## Work item:
The result should be the listing below, restated exactly, with its pictures left out.

↓↓↓

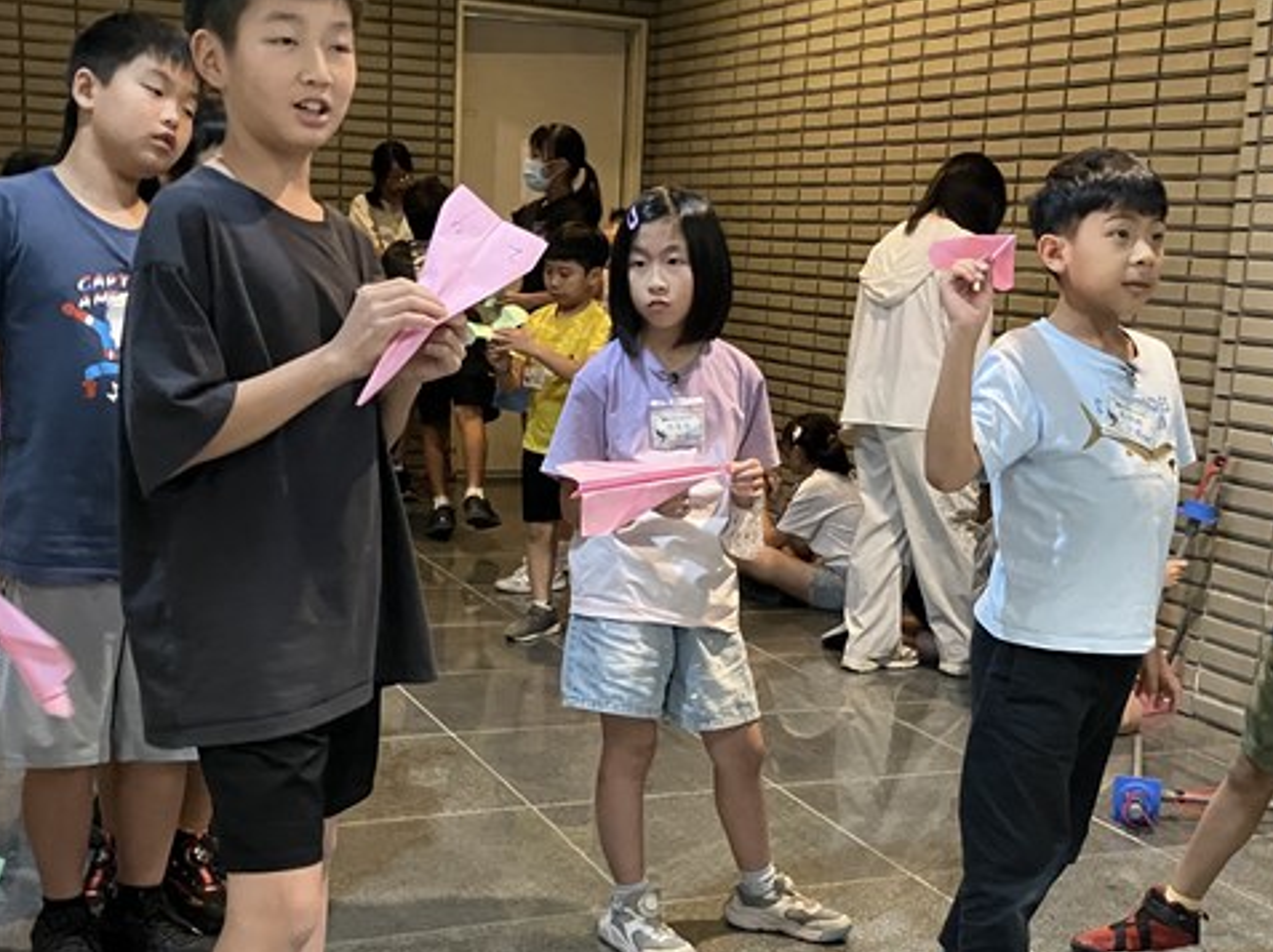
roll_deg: -3.0
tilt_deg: -12.6
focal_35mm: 47
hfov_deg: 40.4
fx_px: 1727
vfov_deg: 30.7
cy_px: 616
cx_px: 673
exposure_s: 1/30
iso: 500
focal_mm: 3.99
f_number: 1.8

↑↑↑

## Completed exercise:
roll_deg: -3.0
tilt_deg: -12.6
focal_35mm: 47
hfov_deg: 40.4
fx_px: 1727
vfov_deg: 30.7
cy_px: 616
cx_px: 673
exposure_s: 1/30
iso: 500
focal_mm: 3.99
f_number: 1.8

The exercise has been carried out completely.